Вторую неделю, возвратясь из деревень, агроном Николай Григорьевич Трофимов спал не в своей горнице, а здесь, на хозяйской половине, просторной и неухоженной, вместе с дедом Захаром Филипповичем, домовладельцем. Его Трофимов называл дедом, хотя разница в годах была пустяковая и сам агроном ушел бы нынче на пенсию, не загреми война.

По случаю воскресенья Трофимов таки вернулся раньше. Они протопили печь, густа наполнив избу каляным и мягким жаром. Валежник долго изникал, заслонку открыли, перед печью колыхалась завеса тепла. Ополовинили бутылку, дед протяженно закусывал намятой с молоком картошкой, а Трофимов есть почти не ел, беспрестанно дымил самокрутками, отшвыривал бычки на загнеток, там они дотлевали. Обедали молча: все главное было сказано, а пустое говорить Трофимову не хотелось, и дед это понимал, хотя молчание томило его, требовалось, под выпивку-то, разговора.
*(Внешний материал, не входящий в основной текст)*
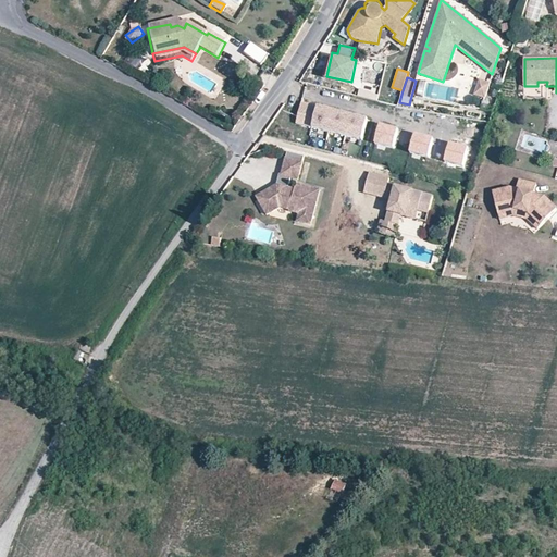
[(491,83),(480,78),(474,95),(485,98),(491,83)]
Костливый, прихрамоватый кот настырно канючил у стола, держа хвост свечкой. Ему кинули на пол картошки; кот сожрал мигом, придерживая лапами, точно собака и по-собачьи же урча. Радужные от старости оконные стекла затуманились, дождь, казалось, просекал их насквозь, и ровный шум за окном, и полстакана водки вроде бы успокоили Трофимова.

Он подтащил койку поближе к печи, разулся и лег поверх лоскутного одеяла, накрыв стынущие ноги старым шубняком. Дед забрался на полати, повозился и утих. В избе теперь еле слышно потрескивали обои на переборке, лопались кое-где от жары. Удоволенный, мурчал кот. Светили два красных цигарочных огонька, и плыли, сшибаясь, пласты махорочного дыма. За окном же размеренно шумел дождь, он зарядил, подумалось Трофимову, надолго, и утром придется мокнуть в тарантасе, а ехать надо…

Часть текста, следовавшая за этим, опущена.